Charivari from the Roman de Fauvel, 14th century France
Carnival is a festival of layers, a ritual that dances atop older rituals. Our current idea of Carnival is most closely related to a Medieval tradition, which was built over a Roman and even a pre-Roman tradition, perhaps even over a primordial need for the carnivalesque.
These are not rituals that have been practiced continuously across the centuries; various links in the chain have been broken, either lost to time or interrupted by a disapproving church or government. It is hard to form a clear historical picture of how precisely the fragments of pre-Roman and Roman practice merged with a newer Christian tradition of parading, masking, and feasting before a Lenten fast. First, there had to be a Lenten fast.
Fasting for religious purposes is found across almost all cultures and religions. At Lent, Christians remember a forty day period when Jesus fasted and prayed in the desert, before returning to Jerusalem to confront his imminent execution. A forty day fast has significance in Jewish tradition; both Moses and Elijah fasted for forty days. Noah’s flood lasted for forty days. Candlemas comes forty days after Christmas, as Jewish postpartum purification rites come forty days after the birth of a son. The English Lent comes from the Old English lecten meaning season of spring. But in most Romance languages, the word for Lent refers to the number forty: Cuaresma (Spanish), Quaresma (Portuguese), Carême (French). Forty is the number for spiritual renewal and change.
The wearing of ashes is also an ancient Jewish tradition.
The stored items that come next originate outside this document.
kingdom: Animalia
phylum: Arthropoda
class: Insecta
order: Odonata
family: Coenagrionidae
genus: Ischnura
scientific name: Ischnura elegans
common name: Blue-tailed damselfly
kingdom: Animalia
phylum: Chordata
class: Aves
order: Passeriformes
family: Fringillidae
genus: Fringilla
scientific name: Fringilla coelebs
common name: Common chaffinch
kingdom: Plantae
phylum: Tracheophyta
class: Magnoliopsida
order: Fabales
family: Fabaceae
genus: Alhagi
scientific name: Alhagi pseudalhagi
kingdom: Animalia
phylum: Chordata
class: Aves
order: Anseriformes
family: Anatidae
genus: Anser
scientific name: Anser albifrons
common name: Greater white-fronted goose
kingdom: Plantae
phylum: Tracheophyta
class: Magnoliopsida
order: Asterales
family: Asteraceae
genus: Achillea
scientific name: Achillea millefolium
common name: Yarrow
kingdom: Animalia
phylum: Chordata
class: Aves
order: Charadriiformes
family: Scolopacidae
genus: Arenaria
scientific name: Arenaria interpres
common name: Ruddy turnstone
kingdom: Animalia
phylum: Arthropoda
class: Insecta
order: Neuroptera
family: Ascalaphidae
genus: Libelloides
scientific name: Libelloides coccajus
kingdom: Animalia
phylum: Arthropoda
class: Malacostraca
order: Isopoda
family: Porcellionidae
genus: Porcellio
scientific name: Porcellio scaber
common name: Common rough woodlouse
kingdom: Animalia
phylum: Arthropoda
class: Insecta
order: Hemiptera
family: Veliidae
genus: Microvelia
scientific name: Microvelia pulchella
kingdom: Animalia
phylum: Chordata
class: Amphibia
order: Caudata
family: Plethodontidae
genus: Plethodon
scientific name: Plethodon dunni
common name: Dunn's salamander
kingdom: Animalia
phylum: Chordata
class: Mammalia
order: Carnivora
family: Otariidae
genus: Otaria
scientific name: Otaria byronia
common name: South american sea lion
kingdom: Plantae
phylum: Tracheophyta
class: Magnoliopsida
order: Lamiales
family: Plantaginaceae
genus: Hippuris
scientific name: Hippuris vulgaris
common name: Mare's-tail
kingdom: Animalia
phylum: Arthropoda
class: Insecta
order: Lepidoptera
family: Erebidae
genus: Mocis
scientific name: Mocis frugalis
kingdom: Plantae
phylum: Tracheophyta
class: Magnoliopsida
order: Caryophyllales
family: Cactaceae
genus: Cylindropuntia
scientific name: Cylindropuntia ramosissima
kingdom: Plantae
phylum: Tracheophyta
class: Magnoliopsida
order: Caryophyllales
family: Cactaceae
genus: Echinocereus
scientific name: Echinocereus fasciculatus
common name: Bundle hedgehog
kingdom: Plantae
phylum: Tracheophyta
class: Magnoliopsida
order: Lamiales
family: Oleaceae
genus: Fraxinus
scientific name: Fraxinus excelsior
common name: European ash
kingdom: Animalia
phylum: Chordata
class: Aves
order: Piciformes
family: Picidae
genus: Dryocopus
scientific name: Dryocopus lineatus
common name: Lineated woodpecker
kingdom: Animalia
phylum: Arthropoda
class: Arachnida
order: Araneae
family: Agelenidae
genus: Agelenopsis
Throughout the Old Testament, there are examples of the pouring of ashes to express grief and sorrow.
With fasting, sackcloth, and ashes I turned my face to the Lord God to seek him in prayer and to plead for grace. I prayed to the Lord, my God, and I made confession.
Daniel 9:3-4
From the very beginning, early Christians practiced fasting and the wearing of ashes, in particular around Easter. It was during the Council of Nicea in 325 AD that the idea of Lent began to take a more standardized shape. It wasn’t until 1091 AD that Pope Urban II established the imposition of ashes on the first day of Lent across the Western Church. Note this is just a few decades after the Great Schism between the Western and Eastern churches in 1054 AD. While the Eastern Orthodox definitely practice Lenten fasting, they do not traditionally practice the imposition of ashes. Ash Wednesday is a Western Medieval tradition.
The first Carnival recognized in the historic record was in Venice in 1162 AD. But I do not believe this was truly the first celebration of Carnival. Carnival was likely happening all along, on a small scale, in various regional flavors. Once Ash Wednesday was established across the Roman Catholic Church, the contrast between Carnival and Lent probably grew sharper, the festivities more intense, until finally someone wrote down some observations.
Carnival was once celebrated almost everywhere in Western Europe, as far as the outer reaches of the Roman Catholic Church. Even countries that haven’t been Catholic for a very long time, like the Scandinavian nations, have vestiges of Carnival, even if only in special foods eaten one day a year (like the Norwegian fastelavensboller or the Swedish semlor).
Modern Carnival was forged during the Medieval period in Western Europe and was later exported along with European colonization of Africa and the Western Hemisphere. The role of Catholic cofraternities and religious processions shaped the krewes and samba schools that constitute today’s Carnival parades in Louisiana and Brazil and in other Carnival cultures. We will talk about these details in the coming weeks.
The chain is not unbroken. Venice has a world famous Carnival, whose eerie porcelain masks have become emblematic of both the idea of Carnival and of Venice itself. Some say it is the birthplace of Carnival and yet the celebration was officially banned by the church from 1797 until 1979. The same church that at times organized Carnival and had a role in exporting the tradition to the Western Hemisphere also prohibited Carnival when those in power felt it had grown beyond their control. In some places, this was enough to kill it. But in other places, like Venice, Carnival held on in secret until there could be a revival.